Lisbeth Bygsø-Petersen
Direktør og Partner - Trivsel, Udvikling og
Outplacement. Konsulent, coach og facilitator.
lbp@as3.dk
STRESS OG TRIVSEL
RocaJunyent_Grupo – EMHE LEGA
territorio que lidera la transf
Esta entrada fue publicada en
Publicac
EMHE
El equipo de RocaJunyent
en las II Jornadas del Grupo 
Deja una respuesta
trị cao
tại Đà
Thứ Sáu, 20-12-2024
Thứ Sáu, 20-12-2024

::::

Task:
Write out the whole listing again, exactly as it stands.

Output for this exercise:
Lisbeth Bygsø-Petersen
Direktør og Partner - Trivsel, Udvikling og
Outplacement. Konsulent, coach og facilitator.
lbp@as3.dk
STRESS OG TRIVSEL
RocaJunyent_Grupo – EMHE LEGA
territorio que lidera la transf
Esta entrada fue publicada en
Publicac
EMHE
El equipo de RocaJunyent
en las II Jornadas del Grupo 
Deja una respuesta
trị cao
tại Đà
Thứ Sáu, 20-12-2024
Thứ Sáu, 20-12-2024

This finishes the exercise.